H2OPredict performs a prediction on each row of the input table using a model previously trained in H2O and then loaded into the database. The model uses an interchange format called MOJO and it is loaded as a blob to a table in Teradata database by the user.
The following are examples of H2OPredict() function call.
Example Setup
- Import necessary modules.
>>> import os, teradataml
>>> from teradataml.options.configure import configure
>>> from teradataml import H2Oredict, DataFrame, load_example_data, save_byom, retrieve_byom
- Load example data.
>>> load_example_data("byom", "iris_input")
- Create teradataml DataFrame object.
>>> iris_test = DataFrame("iris_input")
- Set install location of the BYOM functions.
>>> # Set install location of BYOM functions. >>> configure.byom_install_location = "mldb"

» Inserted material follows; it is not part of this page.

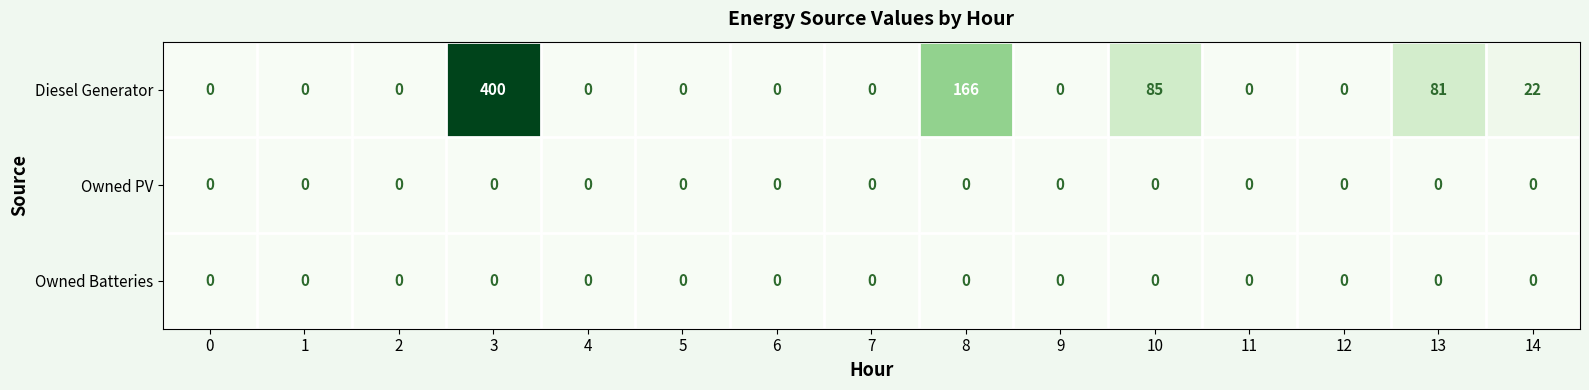

Which category has the highest value across all series?

3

Example 1: Run a query with GLM model and overwrite cached models
The query also includes arguments model_type, enable_options and model_output_fields.
- Load model file into Vantage.
>>> model_file = os.path.join(os.path.dirname(teradataml.__file__), "data", "models", "iris_mojo_glm_h2o_model")
- Save the model.
>>> save_byom("iris_mojo_glm_h2o_model", model_file, "byom_models")
- Retrieve the model.
>>> modeldata = retrieve_byom("iris_mojo_glm_h2o_model", table_name="byom_models")
- Pass the output of the retrieve_model API as an input to the PMMLPredict function to score data.
>>> result = H2OPredict(newdata=iris_test, newdata_partition_column='id', newdata_order_column='id', modeldata=modeldata, modeldata_order_column='model_id', model_output_fields=['label', 'classProbabilities'], accumulate=['id', 'sepal_length', 'petal_length'], overwrite_cached_models='*', enable_options='stageProbabilities', model_type='OpenSource')
Example 2: Run a query with XGBoost model and overwrite cached models
The query also includes arguments model_type, enable_options and model_output_fields.
- Load model file into Vantage.
>>> model_file = os.path.join(os.path.dirname(teradataml.__file__), "data", "models", "iris_mojo_xgb_h2o_model")
- Save the model.
>>> save_byom("iris_mojo_xgb_h2o_model", model_file, "byom_models")
- Retrieve the model.
>>> modeldata = retrieve_byom("iris_mojo_xgb_h2o_model", table_name="byom_models")
- Pass the output of the retrieve_model API as an input to the PMMLPredict function to score data.
>>> result = H2OPredict(newdata=iris_test, newdata_partition_column='id', newdata_order_column='id', modeldata=modeldata, modeldata_order_column='model_id', model_output_fields=['label', 'classProbabilities'], accumulate=['id', 'sepal_length', 'petal_length'], overwrite_cached_models='*', enable_options='stageProbabilities', model_type='OpenSource')